### Exercise directions
Rewrite every line of the material below as a numbered list, leaving out any blank lines.

### Raw records
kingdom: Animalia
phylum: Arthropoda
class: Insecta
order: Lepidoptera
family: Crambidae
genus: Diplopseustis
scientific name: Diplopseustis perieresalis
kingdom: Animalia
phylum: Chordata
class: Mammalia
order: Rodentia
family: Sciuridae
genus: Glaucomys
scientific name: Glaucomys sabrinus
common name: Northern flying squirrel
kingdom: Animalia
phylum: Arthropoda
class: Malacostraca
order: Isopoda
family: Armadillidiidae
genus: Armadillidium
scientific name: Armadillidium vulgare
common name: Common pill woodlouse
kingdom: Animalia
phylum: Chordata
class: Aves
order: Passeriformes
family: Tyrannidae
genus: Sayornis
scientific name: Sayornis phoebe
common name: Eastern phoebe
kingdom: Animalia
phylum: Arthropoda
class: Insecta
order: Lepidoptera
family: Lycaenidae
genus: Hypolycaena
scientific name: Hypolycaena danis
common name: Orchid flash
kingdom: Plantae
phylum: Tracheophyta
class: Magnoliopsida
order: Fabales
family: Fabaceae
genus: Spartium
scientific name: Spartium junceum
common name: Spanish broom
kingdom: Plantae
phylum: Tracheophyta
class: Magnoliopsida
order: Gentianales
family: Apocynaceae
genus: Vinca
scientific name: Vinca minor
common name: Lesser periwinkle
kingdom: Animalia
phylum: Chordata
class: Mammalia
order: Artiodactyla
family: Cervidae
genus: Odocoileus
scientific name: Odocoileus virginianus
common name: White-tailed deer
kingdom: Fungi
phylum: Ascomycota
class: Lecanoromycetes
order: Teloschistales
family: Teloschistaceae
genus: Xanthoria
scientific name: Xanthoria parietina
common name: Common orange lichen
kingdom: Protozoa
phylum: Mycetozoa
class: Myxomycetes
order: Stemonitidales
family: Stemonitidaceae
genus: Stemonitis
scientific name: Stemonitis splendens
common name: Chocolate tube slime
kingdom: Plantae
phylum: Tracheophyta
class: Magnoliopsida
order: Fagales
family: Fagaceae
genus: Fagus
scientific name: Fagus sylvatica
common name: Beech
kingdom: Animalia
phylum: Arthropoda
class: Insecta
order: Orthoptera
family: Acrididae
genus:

### Exercise solution
1. kingdom: Animalia
2. phylum: Arthropoda
3. class: Insecta
4. order: Lepidoptera
5. family: Crambidae
6. genus: Diplopseustis
7. scientific name: Diplopseustis perieresalis
8. kingdom: Animalia
9. phylum: Chordata
10. class: Mammalia
11. order: Rodentia
12. family: Sciuridae
13. genus: Glaucomys
14. scientific name: Glaucomys sabrinus
15. common name: Northern flying squirrel
16. kingdom: Animalia
17. phylum: Arthropoda
18. class: Malacostraca
19. order: Isopoda
20. family: Armadillidiidae
21. genus: Armadillidium
22. scientific name: Armadillidium vulgare
23. common name: Common pill woodlouse
24. kingdom: Animalia
25. phylum: Chordata
26. class: Aves
27. order: Passeriformes
28. family: Tyrannidae
29. genus: Sayornis
30. scientific name: Sayornis phoebe
31. common name: Eastern phoebe
32. kingdom: Animalia
33. phylum: Arthropoda
34. class: Insecta
35. order: Lepidoptera
36. family: Lycaenidae
37. genus: Hypolycaena
38. scientific name: Hypolycaena danis
39. common name: Orchid flash
40. kingdom: Plantae
41. phylum: Tracheophyta
42. class: Magnoliopsida
43. order: Fabales
44. family: Fabaceae
45. genus: Spartium
46. scientific name: Spartium junceum
47. common name: Spanish broom
48. kingdom: Plantae
49. phylum: Tracheophyta
50. class: Magnoliopsida
51. order: Gentianales
52. family: Apocynaceae
53. genus: Vinca
54. scientific name: Vinca minor
55. common name: Lesser periwinkle
56. kingdom: Animalia
57. phylum: Chordata
58. class: Mammalia
59. order: Artiodactyla
60. family: Cervidae
61. genus: Odocoileus
62. scientific name: Odocoileus virginianus
63. common name: White-tailed deer
64. kingdom: Fungi
65. phylum: Ascomycota
66. class: Lecanoromycetes
67. order: Teloschistales
68. family: Teloschistaceae
69. genus: Xanthoria
70. scientific name: Xanthoria parietina
71. common name: Common orange lichen
72. kingdom: Protozoa
73. phylum: Mycetozoa
74. class: Myxomycetes
75. order: Stemonitidales
76. family: Stemonitidaceae
77. genus: Stemonitis
78. scientific name: Stemonitis splendens
79. common name: Chocolate tube slime
80. kingdom: Plantae
81. phylum: Tracheophyta
82. class: Magnoliopsida
83. order: Fagales
84. family: Fagaceae
85. genus: Fagus
86. scientific name: Fagus sylvatica
87. common name: Beech
88. kingdom: Animalia
89. phylum: Arthropoda
90. class: Insecta
91. order: Orthoptera
92. family: Acrididae
93. genus:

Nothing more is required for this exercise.